ViiV's strategy for taking part of the 75% market share held by Gilead is to point out that the dual therapies it specialises in are as effective as triple therapies, but potentially have fewer side effects.
Pharma companies unite to create antibiotics R&D fund
Over 20 large pharmaceutical companies have come together to create an R&D fund to develop new antibiotics, reported Les Echos on Monday (p.14).
The fund has been given $1 billion with the aim of launching two to four new antibiotics by the end of the decade (APMHE 68110
The fund is planning to invest in biotechs researching new antibiotics by given them the support and resources of big companies.
Big pharma are unwilling to invest in antimicrobe resistance (AMR) noted the paper, because as a sector it is not very profitable.

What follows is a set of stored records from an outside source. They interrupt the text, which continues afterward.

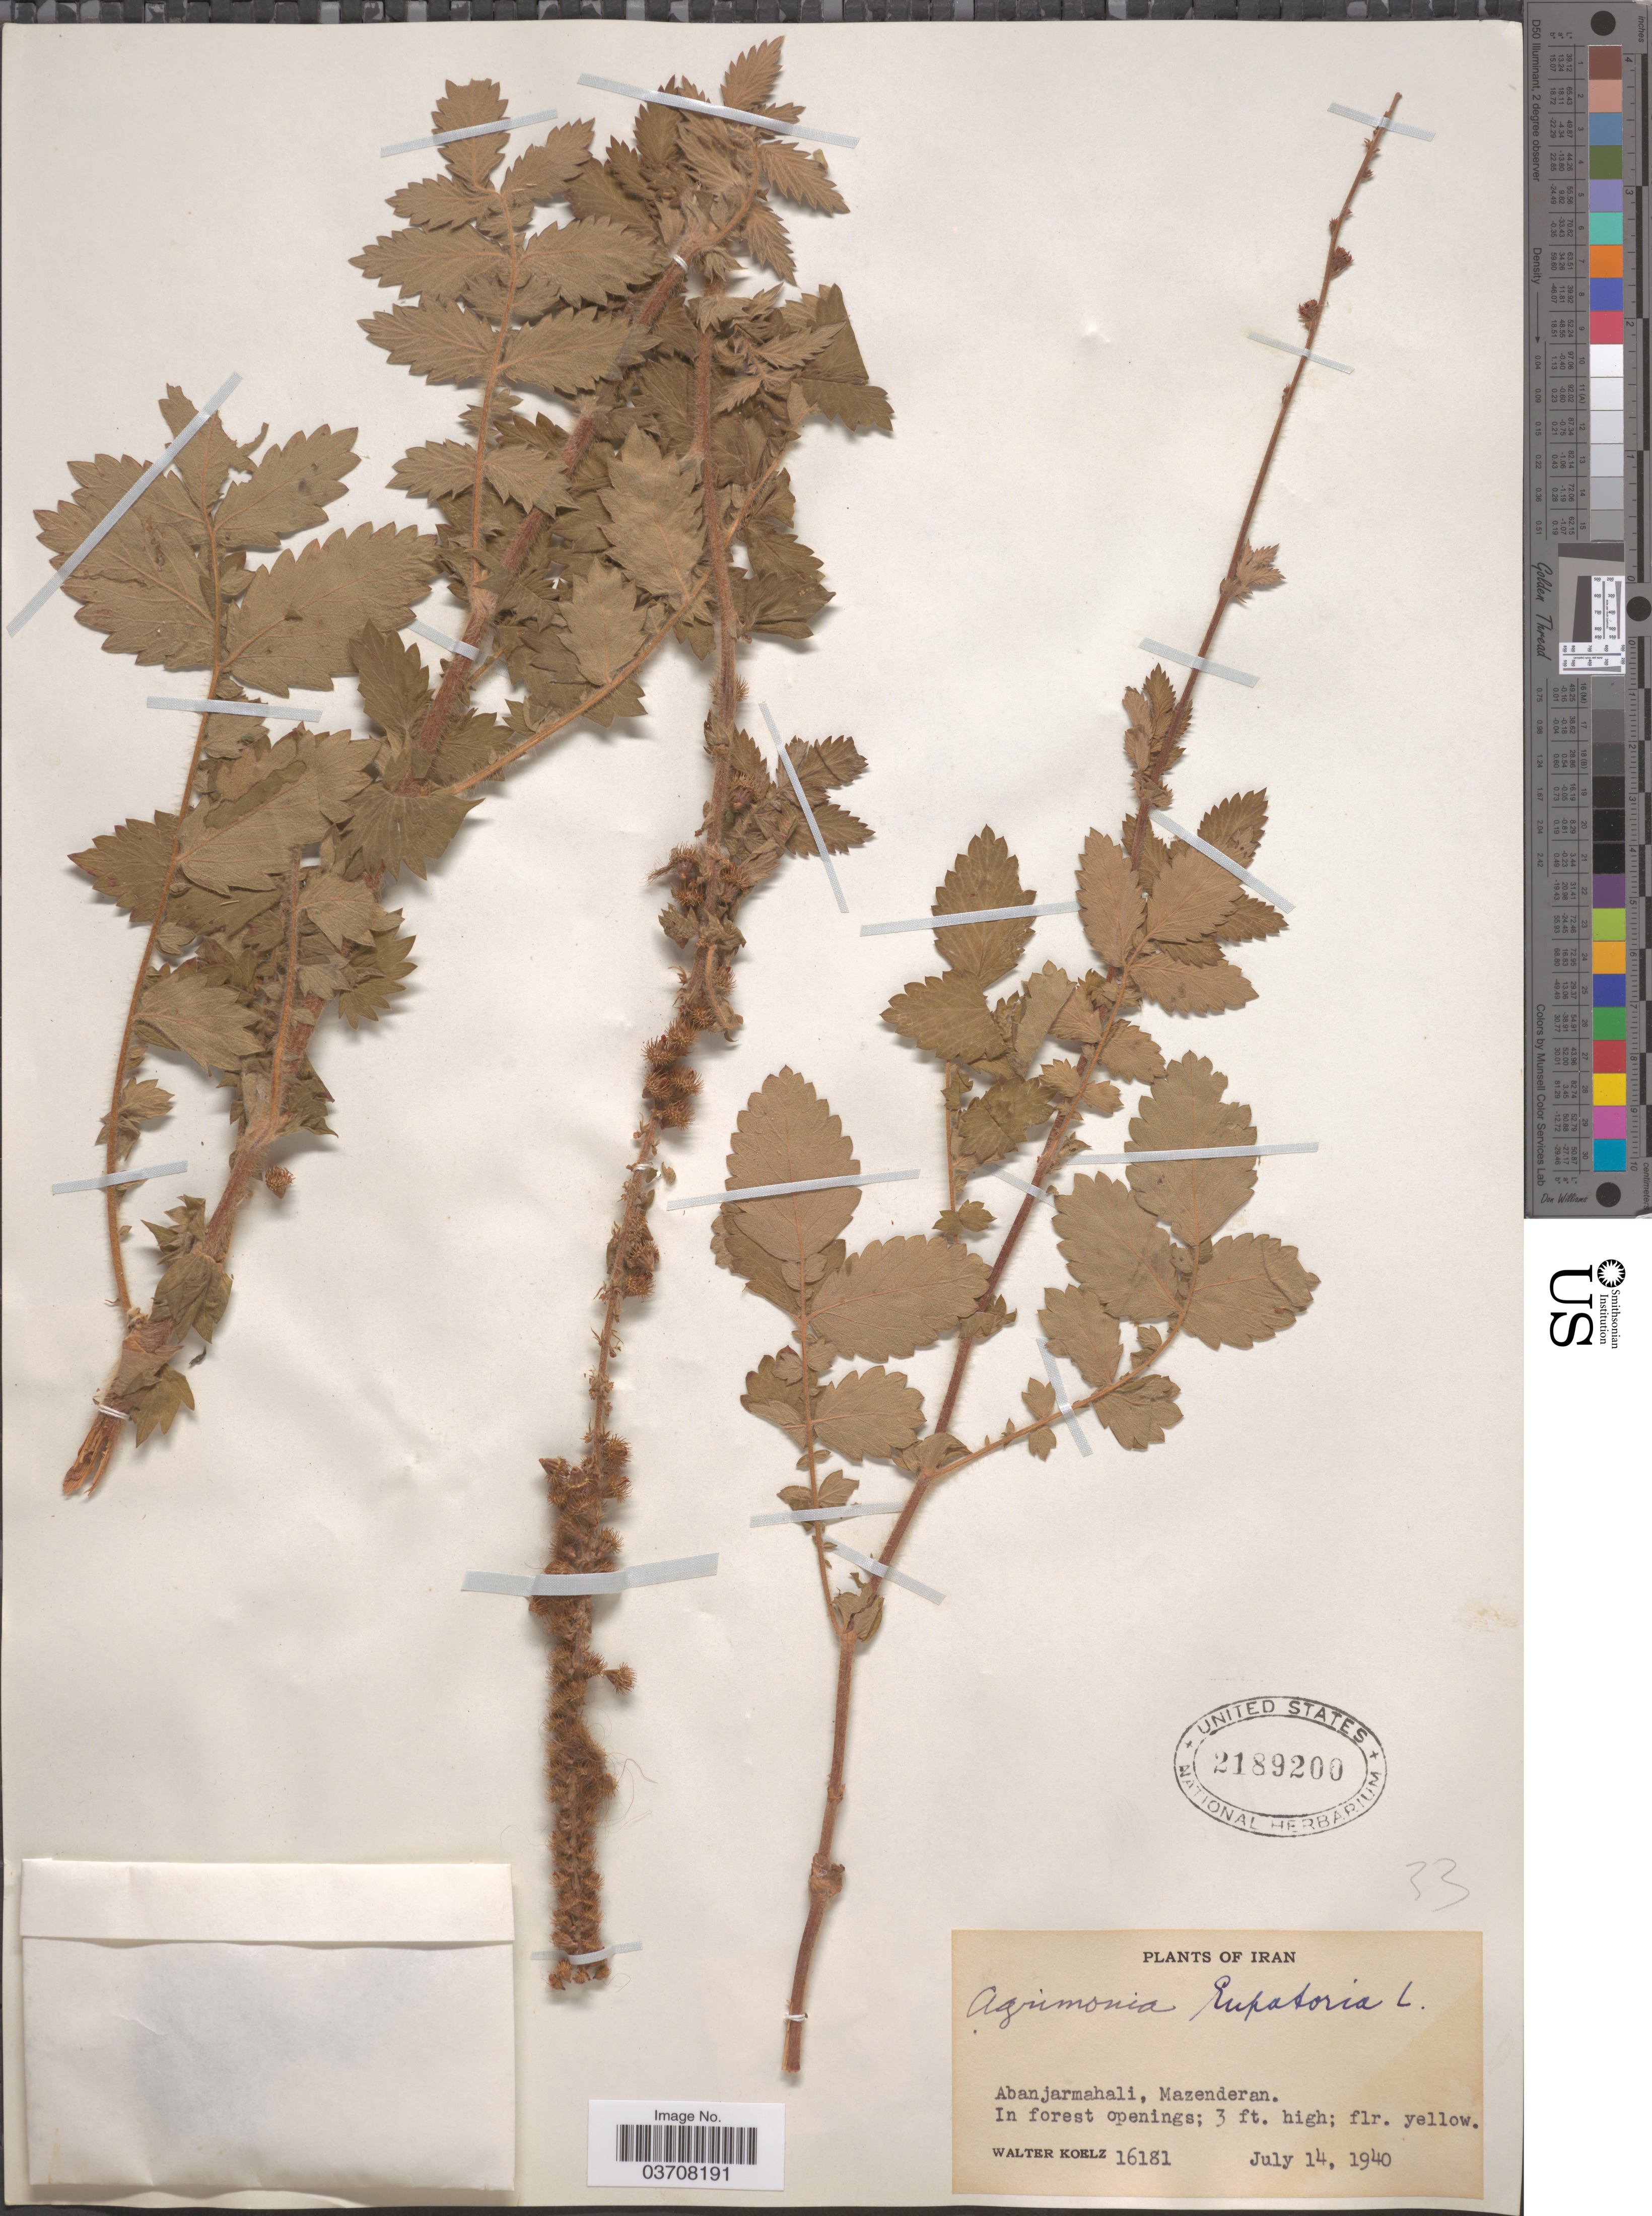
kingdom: Plantae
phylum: Tracheophyta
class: Magnoliopsida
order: Rosales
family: Rosaceae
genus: Agrimonia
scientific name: Agrimonia eupatoria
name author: L.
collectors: W. N. Koelz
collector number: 16181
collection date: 1940-07-14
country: Iran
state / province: Mazandaran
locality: Abanjarmahali.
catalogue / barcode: US 2189200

Biotech Da Voltera looking to adsorbent to counter AMR
French biotech Da Voltera is hoping to benefit from the newly announced antimicrobe resistance (AMR) fund (APMHE 68110
) to develop DAV132 - an adsorbent designed to stop bacteria developing resistance, reported Les Echos on Monday (p.14).
The adsorbent will sit in the colon and "mop up" residual antibiotics which have not passed into the bloodstream. Studies have shown that these antibiotics can destabilise the microbiome, lead to AMR and weaken patient immune systems.
A Phase II has shown the efficacy of DAV132 in patients taking antibiotics at significant risk of Clostridium difficile and it is hoping to start a Phase III by the end of the year.
Pierre Fabre sells Argentina factory
Pierre Fabre has sold its factory in Argentina, Les Echos reports in a brief on Friday (p.18).
The site - which employs 75 people and manufactures an active ingredient for arthritis drugs - will be taken over by local pharma Sidus by the end of summer.
Pierre Fabre has already sold a drug packaging site in Vietnam after deciding to strengthen its industrial presence in France.
Russia denies hacking UK pharma for Covid-19 vaccine information
Russia denied on Thursday that it was behind any attempts to steal information from ongoing research on Covid-19 vaccines, reports Les Echos in a brief on Friday (p.13).
Dmitri Peskov, spokesperson for the Russian President, said that the country had no information on who could have hacked pharma companies or research centres in the UK and that it rejected the accusations made.